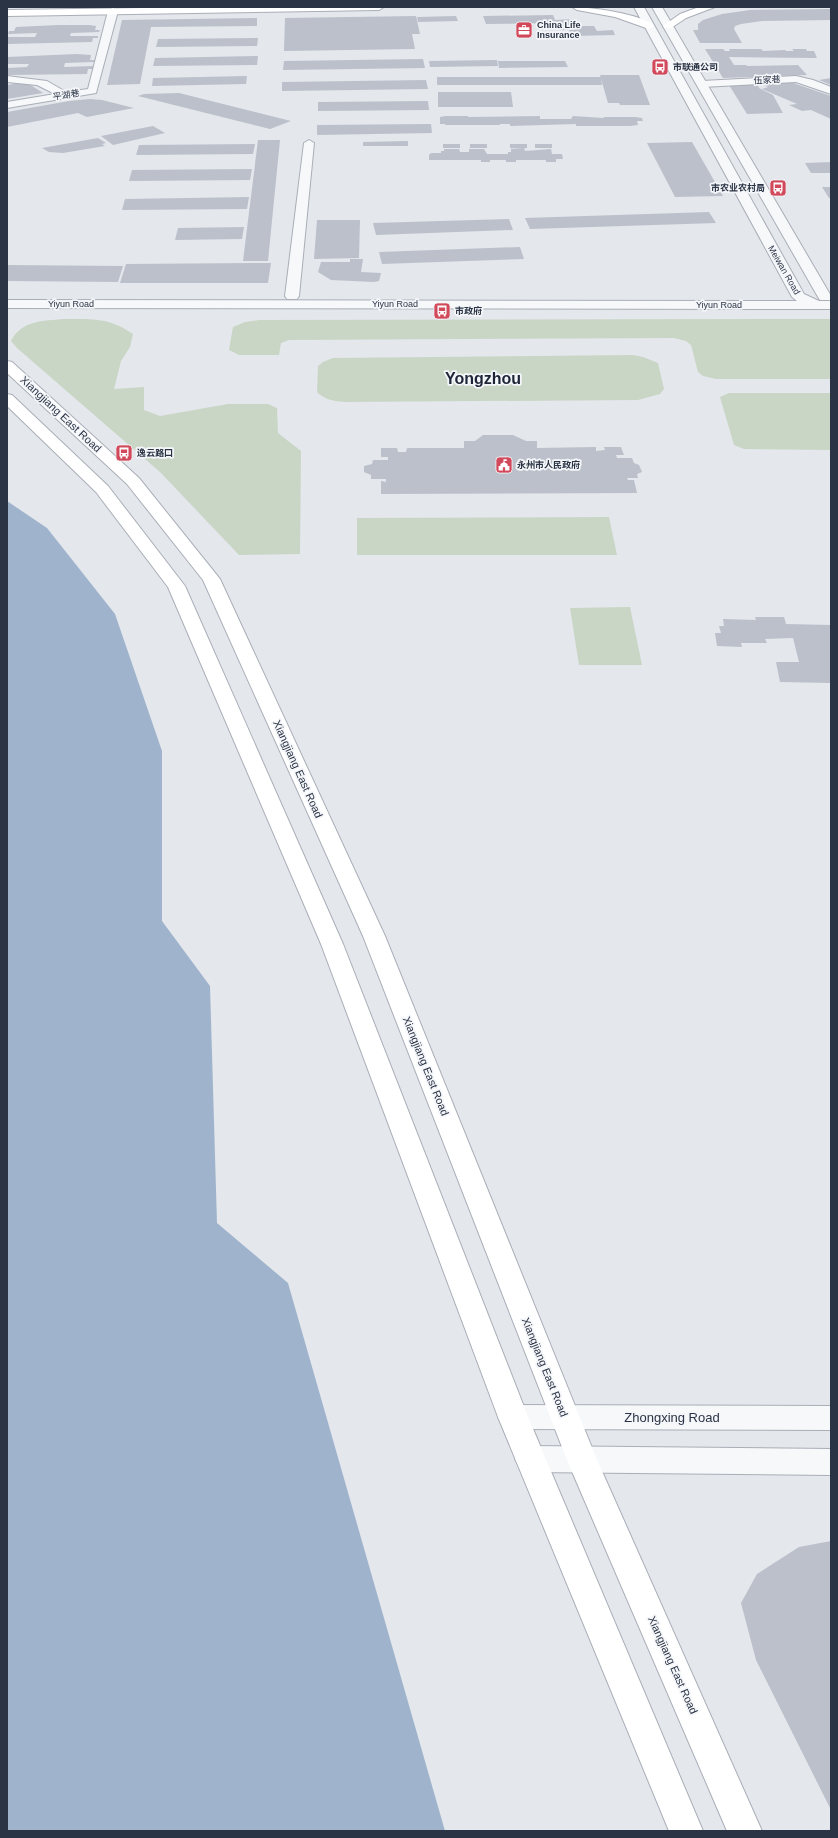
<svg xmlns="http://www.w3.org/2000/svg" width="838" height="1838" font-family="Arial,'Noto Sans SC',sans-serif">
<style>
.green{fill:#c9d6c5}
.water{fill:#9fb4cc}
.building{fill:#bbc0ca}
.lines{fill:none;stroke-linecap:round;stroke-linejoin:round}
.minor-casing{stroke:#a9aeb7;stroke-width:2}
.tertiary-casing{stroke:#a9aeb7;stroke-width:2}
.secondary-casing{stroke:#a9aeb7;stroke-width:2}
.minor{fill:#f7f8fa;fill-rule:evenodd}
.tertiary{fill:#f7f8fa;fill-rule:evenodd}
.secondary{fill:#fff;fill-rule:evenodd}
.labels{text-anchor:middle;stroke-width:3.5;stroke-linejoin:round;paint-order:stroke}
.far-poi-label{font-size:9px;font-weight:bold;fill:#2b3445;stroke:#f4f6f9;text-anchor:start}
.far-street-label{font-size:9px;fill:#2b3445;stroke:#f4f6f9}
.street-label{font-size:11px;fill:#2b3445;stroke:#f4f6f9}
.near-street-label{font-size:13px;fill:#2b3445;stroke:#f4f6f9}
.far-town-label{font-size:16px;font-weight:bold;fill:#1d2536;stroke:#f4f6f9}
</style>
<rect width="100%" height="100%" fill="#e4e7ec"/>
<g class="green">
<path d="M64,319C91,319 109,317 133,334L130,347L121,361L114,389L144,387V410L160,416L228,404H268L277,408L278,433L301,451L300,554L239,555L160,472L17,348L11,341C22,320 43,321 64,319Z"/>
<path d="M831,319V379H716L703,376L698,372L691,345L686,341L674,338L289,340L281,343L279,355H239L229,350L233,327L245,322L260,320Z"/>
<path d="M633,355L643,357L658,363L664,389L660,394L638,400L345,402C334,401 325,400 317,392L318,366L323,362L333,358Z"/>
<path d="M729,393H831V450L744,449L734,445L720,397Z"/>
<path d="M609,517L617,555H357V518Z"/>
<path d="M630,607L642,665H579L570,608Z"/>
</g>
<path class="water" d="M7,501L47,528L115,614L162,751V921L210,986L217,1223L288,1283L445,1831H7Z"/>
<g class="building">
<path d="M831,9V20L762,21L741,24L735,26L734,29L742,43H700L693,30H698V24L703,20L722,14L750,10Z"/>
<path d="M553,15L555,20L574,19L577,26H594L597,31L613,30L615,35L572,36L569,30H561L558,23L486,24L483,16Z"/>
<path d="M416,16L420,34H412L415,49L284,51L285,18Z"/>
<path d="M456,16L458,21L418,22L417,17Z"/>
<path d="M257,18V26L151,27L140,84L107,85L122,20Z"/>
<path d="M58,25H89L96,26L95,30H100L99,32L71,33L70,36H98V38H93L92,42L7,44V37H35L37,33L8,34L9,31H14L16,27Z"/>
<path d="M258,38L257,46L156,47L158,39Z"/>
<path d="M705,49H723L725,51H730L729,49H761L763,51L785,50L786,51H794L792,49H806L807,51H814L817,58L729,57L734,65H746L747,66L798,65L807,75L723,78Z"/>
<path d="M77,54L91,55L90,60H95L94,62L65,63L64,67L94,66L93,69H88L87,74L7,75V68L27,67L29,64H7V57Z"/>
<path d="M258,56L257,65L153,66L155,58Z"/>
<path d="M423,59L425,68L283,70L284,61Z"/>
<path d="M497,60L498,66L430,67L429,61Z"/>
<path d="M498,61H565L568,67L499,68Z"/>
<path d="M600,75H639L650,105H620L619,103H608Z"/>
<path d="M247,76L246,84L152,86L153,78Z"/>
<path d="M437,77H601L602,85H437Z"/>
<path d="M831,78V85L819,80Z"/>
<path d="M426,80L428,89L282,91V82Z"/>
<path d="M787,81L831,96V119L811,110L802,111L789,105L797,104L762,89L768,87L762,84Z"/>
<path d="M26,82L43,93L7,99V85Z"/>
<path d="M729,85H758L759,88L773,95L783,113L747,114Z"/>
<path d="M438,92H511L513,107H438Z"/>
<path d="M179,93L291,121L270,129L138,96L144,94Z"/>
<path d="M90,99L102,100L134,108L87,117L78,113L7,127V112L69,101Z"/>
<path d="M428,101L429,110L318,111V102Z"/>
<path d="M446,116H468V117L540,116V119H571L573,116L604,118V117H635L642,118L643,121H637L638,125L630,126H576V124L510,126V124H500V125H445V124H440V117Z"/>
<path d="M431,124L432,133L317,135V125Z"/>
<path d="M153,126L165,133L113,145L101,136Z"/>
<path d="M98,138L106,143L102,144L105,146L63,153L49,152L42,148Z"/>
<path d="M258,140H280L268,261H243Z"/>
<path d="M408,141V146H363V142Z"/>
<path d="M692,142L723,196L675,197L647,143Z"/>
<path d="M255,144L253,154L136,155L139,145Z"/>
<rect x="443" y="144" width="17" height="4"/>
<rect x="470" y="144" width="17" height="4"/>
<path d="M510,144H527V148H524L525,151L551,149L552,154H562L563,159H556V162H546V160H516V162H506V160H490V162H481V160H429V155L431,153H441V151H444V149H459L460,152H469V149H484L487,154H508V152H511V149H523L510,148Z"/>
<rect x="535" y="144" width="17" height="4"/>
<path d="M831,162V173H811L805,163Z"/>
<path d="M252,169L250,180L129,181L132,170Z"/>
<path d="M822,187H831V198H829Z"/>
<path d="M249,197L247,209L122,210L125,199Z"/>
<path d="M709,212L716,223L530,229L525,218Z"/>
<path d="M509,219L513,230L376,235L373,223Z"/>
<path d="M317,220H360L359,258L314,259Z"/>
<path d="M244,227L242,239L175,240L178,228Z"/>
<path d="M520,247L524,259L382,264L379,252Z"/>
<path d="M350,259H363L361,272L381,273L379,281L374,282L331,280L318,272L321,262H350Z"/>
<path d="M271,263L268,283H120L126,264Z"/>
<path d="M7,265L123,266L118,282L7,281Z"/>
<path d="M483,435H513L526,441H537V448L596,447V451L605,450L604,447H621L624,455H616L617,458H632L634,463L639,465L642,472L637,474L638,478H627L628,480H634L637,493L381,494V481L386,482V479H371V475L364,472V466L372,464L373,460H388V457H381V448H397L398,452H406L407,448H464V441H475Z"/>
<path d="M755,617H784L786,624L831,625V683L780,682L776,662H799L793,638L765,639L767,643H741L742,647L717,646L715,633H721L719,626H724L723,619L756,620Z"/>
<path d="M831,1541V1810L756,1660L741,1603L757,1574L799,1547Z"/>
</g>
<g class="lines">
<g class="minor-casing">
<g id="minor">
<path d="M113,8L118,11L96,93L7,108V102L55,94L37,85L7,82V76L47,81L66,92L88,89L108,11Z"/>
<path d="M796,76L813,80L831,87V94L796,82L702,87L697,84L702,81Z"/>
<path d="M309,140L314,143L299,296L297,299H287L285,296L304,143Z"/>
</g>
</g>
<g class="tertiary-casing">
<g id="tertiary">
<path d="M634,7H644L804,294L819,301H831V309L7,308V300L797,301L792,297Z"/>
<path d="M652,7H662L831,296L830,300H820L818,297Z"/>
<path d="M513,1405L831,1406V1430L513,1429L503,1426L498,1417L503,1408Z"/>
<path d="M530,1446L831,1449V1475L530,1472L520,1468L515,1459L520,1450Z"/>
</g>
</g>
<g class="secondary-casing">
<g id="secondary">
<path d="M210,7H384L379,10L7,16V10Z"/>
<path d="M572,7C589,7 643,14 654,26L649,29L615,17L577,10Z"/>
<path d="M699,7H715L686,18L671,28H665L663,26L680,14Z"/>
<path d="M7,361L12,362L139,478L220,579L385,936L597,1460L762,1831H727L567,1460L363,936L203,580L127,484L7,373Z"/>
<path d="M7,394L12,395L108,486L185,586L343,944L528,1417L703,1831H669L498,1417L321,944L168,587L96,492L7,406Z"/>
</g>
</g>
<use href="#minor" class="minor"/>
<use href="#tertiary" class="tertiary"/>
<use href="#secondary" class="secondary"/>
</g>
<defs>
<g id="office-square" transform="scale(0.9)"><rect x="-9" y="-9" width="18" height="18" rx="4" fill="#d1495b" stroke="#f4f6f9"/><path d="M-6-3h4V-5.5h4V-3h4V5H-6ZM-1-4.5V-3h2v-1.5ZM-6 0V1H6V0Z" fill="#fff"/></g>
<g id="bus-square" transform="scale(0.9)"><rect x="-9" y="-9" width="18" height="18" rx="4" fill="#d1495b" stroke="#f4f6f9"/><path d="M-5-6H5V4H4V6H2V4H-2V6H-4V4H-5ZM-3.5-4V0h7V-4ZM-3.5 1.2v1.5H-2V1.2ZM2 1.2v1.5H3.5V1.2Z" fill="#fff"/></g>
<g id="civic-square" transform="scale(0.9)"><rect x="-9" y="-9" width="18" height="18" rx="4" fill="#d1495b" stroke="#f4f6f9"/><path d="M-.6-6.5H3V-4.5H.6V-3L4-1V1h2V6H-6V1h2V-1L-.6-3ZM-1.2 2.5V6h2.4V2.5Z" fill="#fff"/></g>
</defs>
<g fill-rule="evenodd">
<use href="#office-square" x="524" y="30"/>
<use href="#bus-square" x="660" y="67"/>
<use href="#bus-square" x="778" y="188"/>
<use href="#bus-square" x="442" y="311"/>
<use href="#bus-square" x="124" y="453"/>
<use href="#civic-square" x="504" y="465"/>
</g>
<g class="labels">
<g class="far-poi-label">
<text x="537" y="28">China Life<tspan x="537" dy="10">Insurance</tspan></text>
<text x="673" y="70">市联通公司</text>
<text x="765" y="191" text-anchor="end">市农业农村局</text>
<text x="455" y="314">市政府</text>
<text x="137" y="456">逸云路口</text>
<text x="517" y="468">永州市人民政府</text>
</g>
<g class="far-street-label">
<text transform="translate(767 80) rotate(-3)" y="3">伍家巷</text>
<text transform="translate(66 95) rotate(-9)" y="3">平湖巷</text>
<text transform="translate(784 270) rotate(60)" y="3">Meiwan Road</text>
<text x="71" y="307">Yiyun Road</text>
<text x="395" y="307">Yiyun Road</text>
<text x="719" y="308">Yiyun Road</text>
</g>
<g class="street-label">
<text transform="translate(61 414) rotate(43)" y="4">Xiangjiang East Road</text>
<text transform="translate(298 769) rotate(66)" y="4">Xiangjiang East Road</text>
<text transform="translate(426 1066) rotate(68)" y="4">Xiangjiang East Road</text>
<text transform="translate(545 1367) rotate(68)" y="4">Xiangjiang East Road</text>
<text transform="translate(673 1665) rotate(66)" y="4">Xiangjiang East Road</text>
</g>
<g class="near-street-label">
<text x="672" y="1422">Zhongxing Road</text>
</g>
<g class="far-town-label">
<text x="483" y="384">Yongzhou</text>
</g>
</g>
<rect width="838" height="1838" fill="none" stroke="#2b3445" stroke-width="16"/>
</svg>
+ + + + + + +
- _Task goal_: Only the count, no other text: how many lines in the listing above hold "Xiangjiang"?

- _Task output_: 5